Bust of Ramesses II, British Museum, London.

In particular, Shelley took inspiration from the works of an Ancient Greek historian, Diodorus Siculus. In narrating his voyages and discoveries, he described a huge statue in the middle of the desert and quoted its inscription: “King of Kings Ozymandias am I. If any want to know how great I am and where I lie, let him outdo me in my work”. As a result, Shelley wrote a sonnet called Ozymandias, which was in fact the surname of Ramesses II. It was published in Britain in 1818.

A chronicle from a far away land

I met a traveller from an antique land
Who said: “Two vast and trunkless legs of stone
Stand in the desert. Near them, on the sand,
Half sunk, a shattered visage lies, whose frown,
And wrinkled lip, and sneer of cold command,
Tell that its sculptor well those passions read

In the sonnet, the books of Diodorus Siculus became “a traveller from an antique land”. In truth, the vagueness draws the reader back to the great desire for exoticism that Romantic writers had. Indeed, faraway lands are full of mysteries and oddities.

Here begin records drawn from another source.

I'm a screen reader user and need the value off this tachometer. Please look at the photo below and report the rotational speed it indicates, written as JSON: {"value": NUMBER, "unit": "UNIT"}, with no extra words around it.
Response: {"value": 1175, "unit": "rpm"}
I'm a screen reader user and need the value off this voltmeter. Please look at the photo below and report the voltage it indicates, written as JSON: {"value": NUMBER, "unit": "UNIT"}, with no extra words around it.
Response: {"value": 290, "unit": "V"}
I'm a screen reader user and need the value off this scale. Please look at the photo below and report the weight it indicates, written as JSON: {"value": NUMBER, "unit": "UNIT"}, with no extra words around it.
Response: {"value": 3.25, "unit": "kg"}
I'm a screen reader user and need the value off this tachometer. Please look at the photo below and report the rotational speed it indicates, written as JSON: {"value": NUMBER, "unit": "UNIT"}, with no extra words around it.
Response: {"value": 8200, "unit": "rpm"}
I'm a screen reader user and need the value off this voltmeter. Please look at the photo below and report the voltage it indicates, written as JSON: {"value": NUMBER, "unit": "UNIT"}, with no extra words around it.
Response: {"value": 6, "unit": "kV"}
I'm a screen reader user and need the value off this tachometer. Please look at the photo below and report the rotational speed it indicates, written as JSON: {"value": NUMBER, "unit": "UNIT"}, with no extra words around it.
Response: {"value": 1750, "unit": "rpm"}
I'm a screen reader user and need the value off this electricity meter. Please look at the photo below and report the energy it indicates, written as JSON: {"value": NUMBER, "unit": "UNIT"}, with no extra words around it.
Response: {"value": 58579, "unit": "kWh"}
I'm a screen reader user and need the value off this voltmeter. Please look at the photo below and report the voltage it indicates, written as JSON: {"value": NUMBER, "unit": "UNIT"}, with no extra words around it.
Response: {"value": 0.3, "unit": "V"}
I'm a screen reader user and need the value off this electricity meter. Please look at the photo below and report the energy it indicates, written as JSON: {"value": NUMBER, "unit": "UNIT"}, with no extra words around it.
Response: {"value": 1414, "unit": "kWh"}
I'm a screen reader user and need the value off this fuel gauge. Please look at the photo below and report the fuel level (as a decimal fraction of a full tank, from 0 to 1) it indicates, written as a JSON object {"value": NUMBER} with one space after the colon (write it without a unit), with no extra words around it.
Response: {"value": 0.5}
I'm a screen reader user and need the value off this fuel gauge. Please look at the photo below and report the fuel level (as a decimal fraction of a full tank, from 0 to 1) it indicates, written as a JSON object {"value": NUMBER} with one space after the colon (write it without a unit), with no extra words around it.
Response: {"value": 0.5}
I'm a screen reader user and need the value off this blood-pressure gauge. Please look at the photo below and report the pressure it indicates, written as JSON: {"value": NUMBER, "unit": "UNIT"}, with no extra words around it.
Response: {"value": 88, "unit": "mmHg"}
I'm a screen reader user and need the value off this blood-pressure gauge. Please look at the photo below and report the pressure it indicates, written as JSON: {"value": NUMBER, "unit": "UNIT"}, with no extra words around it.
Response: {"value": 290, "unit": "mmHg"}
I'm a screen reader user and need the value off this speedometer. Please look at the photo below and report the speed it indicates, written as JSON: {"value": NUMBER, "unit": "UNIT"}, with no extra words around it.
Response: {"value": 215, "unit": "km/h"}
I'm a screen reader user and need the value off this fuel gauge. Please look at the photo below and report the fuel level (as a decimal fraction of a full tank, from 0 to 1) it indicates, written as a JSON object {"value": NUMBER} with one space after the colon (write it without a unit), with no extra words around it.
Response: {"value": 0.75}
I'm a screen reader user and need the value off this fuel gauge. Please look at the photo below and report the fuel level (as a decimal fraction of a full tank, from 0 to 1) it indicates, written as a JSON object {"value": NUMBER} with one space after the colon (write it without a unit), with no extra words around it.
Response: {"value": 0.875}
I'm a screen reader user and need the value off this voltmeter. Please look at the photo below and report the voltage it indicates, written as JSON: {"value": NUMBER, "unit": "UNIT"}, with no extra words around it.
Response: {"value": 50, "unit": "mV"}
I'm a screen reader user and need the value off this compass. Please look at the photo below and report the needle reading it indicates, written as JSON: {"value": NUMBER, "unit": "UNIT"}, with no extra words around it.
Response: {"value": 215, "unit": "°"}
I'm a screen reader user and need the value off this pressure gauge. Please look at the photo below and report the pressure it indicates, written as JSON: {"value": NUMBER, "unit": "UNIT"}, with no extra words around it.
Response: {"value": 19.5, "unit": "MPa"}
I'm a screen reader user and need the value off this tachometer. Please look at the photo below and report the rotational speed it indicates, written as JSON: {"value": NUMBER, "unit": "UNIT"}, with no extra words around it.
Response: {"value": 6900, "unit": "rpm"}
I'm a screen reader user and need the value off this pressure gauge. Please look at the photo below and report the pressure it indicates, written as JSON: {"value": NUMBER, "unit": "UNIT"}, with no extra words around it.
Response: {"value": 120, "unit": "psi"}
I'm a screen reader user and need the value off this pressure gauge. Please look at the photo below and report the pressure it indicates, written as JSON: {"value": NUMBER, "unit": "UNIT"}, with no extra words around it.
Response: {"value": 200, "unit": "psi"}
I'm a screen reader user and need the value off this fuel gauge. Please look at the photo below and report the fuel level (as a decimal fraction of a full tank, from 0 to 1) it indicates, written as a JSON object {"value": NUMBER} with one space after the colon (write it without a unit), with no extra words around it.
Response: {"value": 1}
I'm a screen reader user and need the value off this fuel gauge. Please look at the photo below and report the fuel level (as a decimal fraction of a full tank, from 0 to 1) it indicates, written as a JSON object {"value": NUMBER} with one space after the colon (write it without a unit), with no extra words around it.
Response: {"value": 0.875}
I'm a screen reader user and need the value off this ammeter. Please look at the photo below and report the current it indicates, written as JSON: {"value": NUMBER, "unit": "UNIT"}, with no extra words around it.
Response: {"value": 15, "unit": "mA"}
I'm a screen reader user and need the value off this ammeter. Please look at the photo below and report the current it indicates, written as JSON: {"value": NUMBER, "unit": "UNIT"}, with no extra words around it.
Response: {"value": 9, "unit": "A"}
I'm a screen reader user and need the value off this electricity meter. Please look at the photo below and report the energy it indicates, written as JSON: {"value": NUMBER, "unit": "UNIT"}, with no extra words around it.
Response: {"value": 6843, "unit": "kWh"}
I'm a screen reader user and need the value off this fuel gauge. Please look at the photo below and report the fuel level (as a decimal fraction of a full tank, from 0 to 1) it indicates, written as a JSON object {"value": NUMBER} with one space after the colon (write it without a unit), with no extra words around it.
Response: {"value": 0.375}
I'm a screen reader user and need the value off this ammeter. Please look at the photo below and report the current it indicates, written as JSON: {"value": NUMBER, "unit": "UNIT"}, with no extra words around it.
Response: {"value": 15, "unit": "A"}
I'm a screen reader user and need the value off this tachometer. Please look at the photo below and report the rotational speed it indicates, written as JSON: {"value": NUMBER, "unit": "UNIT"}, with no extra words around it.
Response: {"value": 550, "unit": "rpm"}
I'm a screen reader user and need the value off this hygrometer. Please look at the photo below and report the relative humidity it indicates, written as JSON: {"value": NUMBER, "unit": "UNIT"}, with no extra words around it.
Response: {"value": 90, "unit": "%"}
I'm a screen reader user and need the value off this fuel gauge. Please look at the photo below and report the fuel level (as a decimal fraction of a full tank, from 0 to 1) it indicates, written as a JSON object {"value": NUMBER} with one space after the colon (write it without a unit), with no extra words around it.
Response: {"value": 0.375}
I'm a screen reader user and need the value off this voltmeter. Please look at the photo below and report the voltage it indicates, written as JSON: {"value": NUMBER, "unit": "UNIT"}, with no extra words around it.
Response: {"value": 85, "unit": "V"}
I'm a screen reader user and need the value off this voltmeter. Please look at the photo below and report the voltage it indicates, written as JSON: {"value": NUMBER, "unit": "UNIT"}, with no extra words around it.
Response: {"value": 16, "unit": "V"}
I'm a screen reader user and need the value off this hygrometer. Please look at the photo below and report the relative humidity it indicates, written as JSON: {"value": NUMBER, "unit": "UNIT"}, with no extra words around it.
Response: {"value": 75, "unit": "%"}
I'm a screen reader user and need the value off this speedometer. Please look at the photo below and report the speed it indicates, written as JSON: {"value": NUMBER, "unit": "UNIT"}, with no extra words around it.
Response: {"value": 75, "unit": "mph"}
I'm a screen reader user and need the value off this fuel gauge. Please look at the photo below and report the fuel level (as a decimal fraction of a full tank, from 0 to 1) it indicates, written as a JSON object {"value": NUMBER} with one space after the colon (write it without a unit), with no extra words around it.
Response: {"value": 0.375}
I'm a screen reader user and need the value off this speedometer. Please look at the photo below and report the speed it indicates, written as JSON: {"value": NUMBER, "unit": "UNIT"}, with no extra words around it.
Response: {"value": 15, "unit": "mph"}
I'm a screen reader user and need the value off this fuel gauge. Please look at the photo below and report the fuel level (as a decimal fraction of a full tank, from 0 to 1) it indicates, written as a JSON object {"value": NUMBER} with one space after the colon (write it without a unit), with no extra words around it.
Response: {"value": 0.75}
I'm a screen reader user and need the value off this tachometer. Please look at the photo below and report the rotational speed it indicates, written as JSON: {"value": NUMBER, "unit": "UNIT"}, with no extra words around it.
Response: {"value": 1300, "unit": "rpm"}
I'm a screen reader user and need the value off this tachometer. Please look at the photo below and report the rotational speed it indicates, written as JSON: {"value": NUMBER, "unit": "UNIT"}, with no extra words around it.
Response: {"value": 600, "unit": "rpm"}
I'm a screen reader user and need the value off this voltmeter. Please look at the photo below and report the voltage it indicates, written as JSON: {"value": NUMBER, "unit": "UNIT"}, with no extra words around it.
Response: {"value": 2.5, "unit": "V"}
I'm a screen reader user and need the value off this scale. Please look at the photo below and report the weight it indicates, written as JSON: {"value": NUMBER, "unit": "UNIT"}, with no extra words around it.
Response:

So, Shelley wanted the curiosity and the fascination to build up while reading the text.

The focus of the description is on the ruins of the work of art. It is abandoned, destroyed and covered in sand. The traveler describes the facial expression of the statue, full of arrogance and haughtiness. Then, he proceeds to read the inscription on his pedestal:

And on the pedestal, these words appear:
My name is Ozymandias, King of Kings;
Look on my Works, ye Mighty, and despair!

A warning for the Mighty

With Ozymandias, Shelley constructs a warning for the mighty of the Earth. The parable of the ancient Pharaoh shows the inconsistency of power, which is ephemeral and fleeting as is everything that concerns human kind. All the great richness and deeds of Ozymandias are nothing but a bunch of abandoned remains in present times. Ergo, powerful people should look at that statue “and despair”, because the punishment for arrogance is oblivion.

Poetry and power

In October 26, 1963 during a ceremony at Amherst College in Massachussets, John F.Kennedy delivered a speech about the importance of educated citizens and about the role of the artist in the modern society. In doing so, he spoke about Robert Frost. Frost was one of his favorite authors, but he was also the poet that read at his inaugural address as a newly-elected President. Kennedy was a pioneer in inviting a poet to such a relevant political event. As a matter of fact, this tradition left a trail that continues nowadays, with young Amanda Gorman at Joe Biden‘s swearing-in.

By the way, Kennedy noted that in his works Frost coupled poetry and power. To him, poetry was a means of saving power from itself.

When power leads men towards arrogance, poetry reminds him of his limitations. When power narrows the areas of man’s concern, poetry reminds him of the richness and diversity of his existence. When power corrupts, poetry cleanses. For art establishes the basic human truth which must serve as the touchstone of our judgment. 

John Kennedy

Sure enough, a sonnet like Ozymandias shows how real and relevant that statement is. With his poetry, Shelley reduces human pride, and highlights the limits of power. Poets should watch over the powerful, as a lesson of humility and judgement.